El tránsito a la educación media superior constituye un verdadero reto para las mujeres de comunidades rurales e indígenas, acrecentándose aún más si son hablantes de alguna lengua originaria, principalmente porque el bachillerato les exige el dominio de conocimientos que la educación básica que recibieron, en las condiciones que las recibieron, sencillamente no les otorgó.    Más del 40% de la deserción se explica de esa manera: no le entendía al maestro, le disgustaba estudiar o la dieron de baja por reprobar materias. 

 1-Acelerar los esfuerzos para avanzar los derechos de las adolescentes: Declaración conjunta Grupo de Trabajo de las Naciones Unidas para las adolescentes. OIT/OMS/UNESCO/UNFPA/UNICEF/UNIFEM, 3 de marzo de 2010; La ONU Crea una nueva estructura para fortalecer a las mujeres; Beijing+25: Celebrando 25 años de defensa de los derechos de las mujeres.  https://www.unwomen.org/es.

 2-Panorama educativo de la población indígena y afrodescendiente 2017, UNICEF/INEE, 2018.

 3-Encuesta Intercensal 2015, INEGI.

 4-Índice de Rezago Social Estatal y Nacional 2015, Sedesol.

 5-Indicadores socioeconómicos de los Pueblos Indígenas de México, 2015, CDI; Panorama educativo de la población indígena y afrodescendiente 2017.

 6-Encuesta Nacional de Deserción en la EMS, 2012; Análisis del movimiento en contra del abandono escolar en la EMS, 2015;  Panorama educativo de la población indígena y afrodescendiente 2017.

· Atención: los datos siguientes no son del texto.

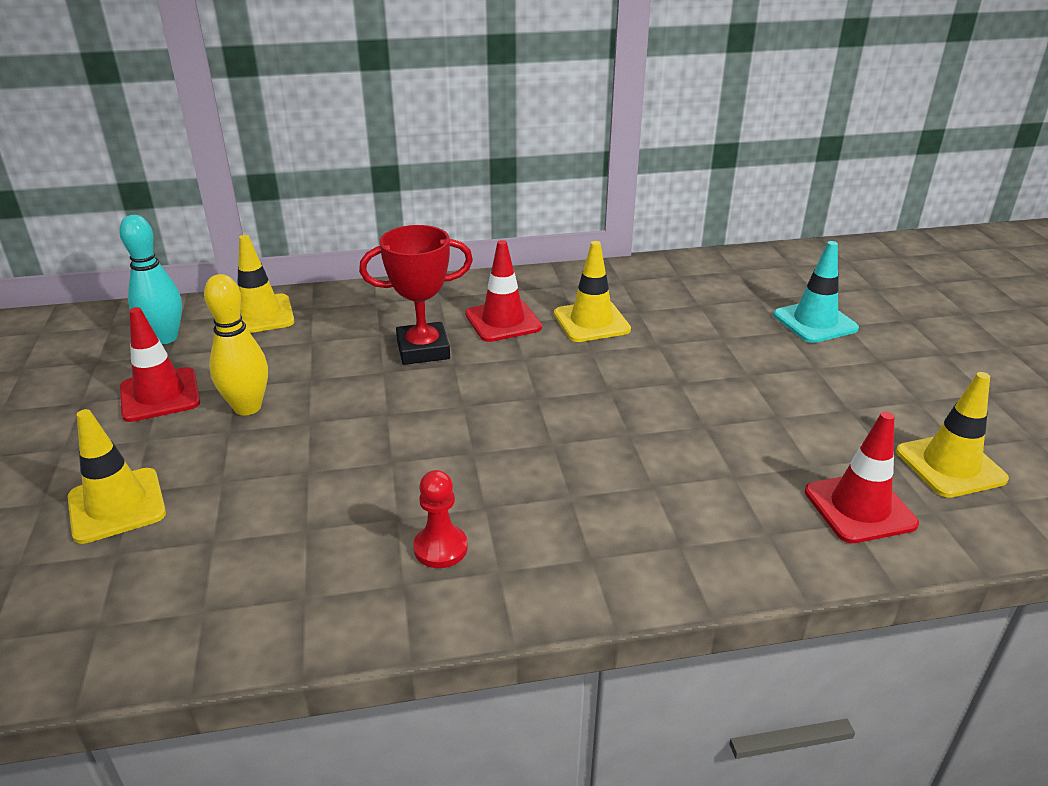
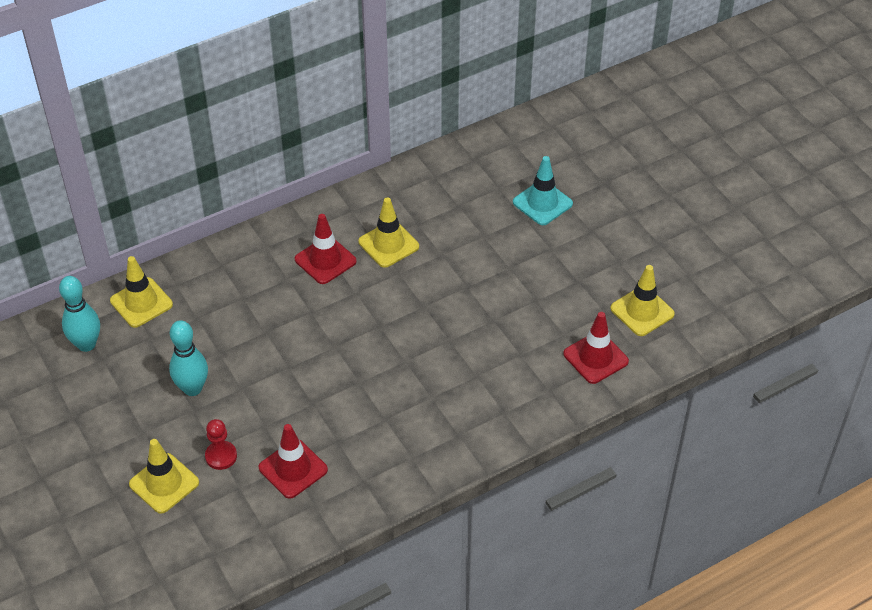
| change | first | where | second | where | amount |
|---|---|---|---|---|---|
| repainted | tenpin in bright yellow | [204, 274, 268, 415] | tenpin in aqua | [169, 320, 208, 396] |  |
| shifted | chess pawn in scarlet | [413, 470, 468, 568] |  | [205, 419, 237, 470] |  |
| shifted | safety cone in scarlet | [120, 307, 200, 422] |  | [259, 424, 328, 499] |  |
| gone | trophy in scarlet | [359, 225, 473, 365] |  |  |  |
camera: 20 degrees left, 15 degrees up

 7-Los derechos de la infancia y la adolescencia en Oaxaca, UNICEF INEE, 2013; Encabeza México listado de OCDE de embarazos adolescentes, La Jornada, 15 de abril de 2019.

 8-Reporte de la Encuesta Nacional de Deserción en la EMS, Consejo para la Evaluación de la Educación del Tipo Medio Superior, Secretaría de Educación Pública, 2012.

 9-Panorama educativo de la población indígena y afrodescendiente 2017; Panorama Educativo de México 2017, Indicadores del Sistema Educativo Nacional Educación Básica y Media Superior. 

  10-Reporte de la Encuesta Nacional de Deserción en la EMS 2012.